*ACTIVITY*.
Would you return the listing exactly as written, apart from its pictures?

*RECORD SET*.
== Segment start ==
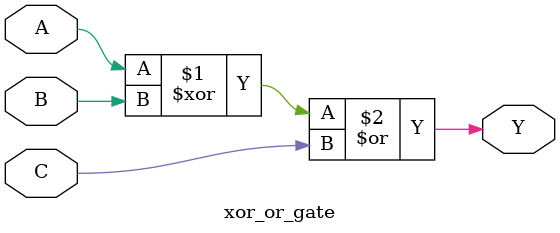
<source format=sv>
module xor_or_gate (
    input wire A, B, C,   // 输入A, B, C
    output wire Y         // 输出Y
);
    assign Y = (A ^ B) | C;  // 异或和或组合
endmodule

</source>
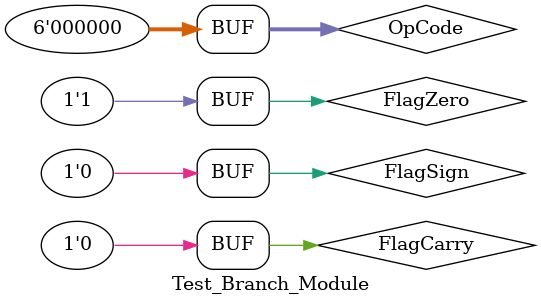
<source format=v>
`timescale 1ns / 1ps


module Test_Branch_Module;

	// Inputs
	reg [5:0] OpCode;
	reg FlagZero;
	reg FlagSign;
	reg FlagCarry;

	// Outputs
	wire FlagOutput;

	// Instantiate the Unit Under Test (UUT)
	Jump_Control uut (
		.OPCode(OpCode), 
		.FlagZero(FlagZero), 
		.FlagSign(FlagSign), 
		.FlagCarry(FlagCarry), 
		.FlagOutput(FlagOutput)
	);

	initial begin
		// Initialize Inputs
		OpCode = 0;
		FlagZero = 0;
		FlagSign = 0;
		FlagCarry = 0;

		// Wait 100 ns for global reset to finish
		#100;
		$monitor("OpCode = %b, FlagZero = %b, FlagSign = %b, FlagCarry = %b, out = %b", OpCode,FlagZero,FlagSign,FlagCarry,FlagOutput);
		OpCode = 6'b101000; #10; // op:b
		OpCode = 6'b100000; #10; // op:br
		OpCode = 6'b110000; FlagSign = 1; #10; //op:bltz rs < 0
		OpCode = 6'b110000; FlagSign = 0; #10; //op:bltz !rs < 0
		OpCode = 6'b110001; FlagZero = 1; #10; //op:bz rs == 0
		OpCode = 6'b110001; FlagZero = 0; #10; //op:bz rs != 0
		OpCode = 6'b110010; FlagZero = 0; #10; //op:bnz rs != 0
		OpCode = 6'b110010; FlagZero = 1; #10; //op:bnz rs == 0
		OpCode = 6'b101011; #10;  //op:bl
		OpCode = 6'b101001; FlagCarry = 1; #10; //op:bcy carry = 1
		OpCode = 6'b101010; FlagCarry = 0; #10; //op:bncy carry = 0
		OpCode = 6'b000000; #10;



	end
      
endmodule


</source>
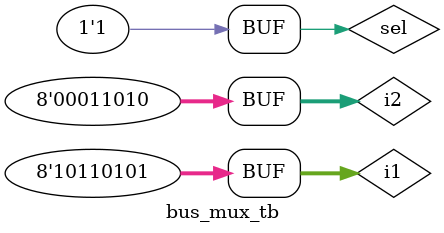
<source format=v>
`include"mux2_1.v"

module bus_mux #(parameter w=8)(
	input [w-1:0]i1,
	input [w-1:0]i2,
	input sel,
	output [w-1:0]o
);

genvar index;
generate
	for(index=0;index<=w;index=index+1) begin: mux2_1
		mux2_1 mux2_inst(.i({i1[index], i2[index]}), .sel(sel), .o(o[index]));
	end
endgenerate

endmodule

module bus_mux_tb();

parameter w=8;
reg [w-1:0]i1;
reg [w-1:0]i2;
reg sel;
wire [w-1:0]o;

bus_mux DUT_BUS_MUX(.i1(i1), .i2(i2), .sel(sel), .o(o));

initial begin
i1=8'b10110101;
i2=8'b00011010;
sel=0;
#100;
sel=1;
#100;
end

endmodule
</source>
== Segment end ==
*TASK RESPONSE*.
<source format=sv>
module xor_or_gate (
    input wire A, B, C,   // 输入A, B, C
    output wire Y         // 输出Y
);
    assign Y = (A ^ B) | C;  // 异或和或组合
endmodule

</source>
<source format=v>
`timescale 1ns / 1ps


module Test_Branch_Module;

	// Inputs
	reg [5:0] OpCode;
	reg FlagZero;
	reg FlagSign;
	reg FlagCarry;

	// Outputs
	wire FlagOutput;

	// Instantiate the Unit Under Test (UUT)
	Jump_Control uut (
		.OPCode(OpCode), 
		.FlagZero(FlagZero), 
		.FlagSign(FlagSign), 
		.FlagCarry(FlagCarry), 
		.FlagOutput(FlagOutput)
	);

	initial begin
		// Initialize Inputs
		OpCode = 0;
		FlagZero = 0;
		FlagSign = 0;
		FlagCarry = 0;

		// Wait 100 ns for global reset to finish
		#100;
		$monitor("OpCode = %b, FlagZero = %b, FlagSign = %b, FlagCarry = %b, out = %b", OpCode,FlagZero,FlagSign,FlagCarry,FlagOutput);
		OpCode = 6'b101000; #10; // op:b
		OpCode = 6'b100000; #10; // op:br
		OpCode = 6'b110000; FlagSign = 1; #10; //op:bltz rs < 0
		OpCode = 6'b110000; FlagSign = 0; #10; //op:bltz !rs < 0
		OpCode = 6'b110001; FlagZero = 1; #10; //op:bz rs == 0
		OpCode = 6'b110001; FlagZero = 0; #10; //op:bz rs != 0
		OpCode = 6'b110010; FlagZero = 0; #10; //op:bnz rs != 0
		OpCode = 6'b110010; FlagZero = 1; #10; //op:bnz rs == 0
		OpCode = 6'b101011; #10;  //op:bl
		OpCode = 6'b101001; FlagCarry = 1; #10; //op:bcy carry = 1
		OpCode = 6'b101010; FlagCarry = 0; #10; //op:bncy carry = 0
		OpCode = 6'b000000; #10;



	end
      
endmodule


</source>
<source format=v>
`include"mux2_1.v"

module bus_mux #(parameter w=8)(
	input [w-1:0]i1,
	input [w-1:0]i2,
	input sel,
	output [w-1:0]o
);

genvar index;
generate
	for(index=0;index<=w;index=index+1) begin: mux2_1
		mux2_1 mux2_inst(.i({i1[index], i2[index]}), .sel(sel), .o(o[index]));
	end
endgenerate

endmodule

module bus_mux_tb();

parameter w=8;
reg [w-1:0]i1;
reg [w-1:0]i2;
reg sel;
wire [w-1:0]o;

bus_mux DUT_BUS_MUX(.i1(i1), .i2(i2), .sel(sel), .o(o));

initial begin
i1=8'b10110101;
i2=8'b00011010;
sel=0;
#100;
sel=1;
#100;
end

endmodule
</source>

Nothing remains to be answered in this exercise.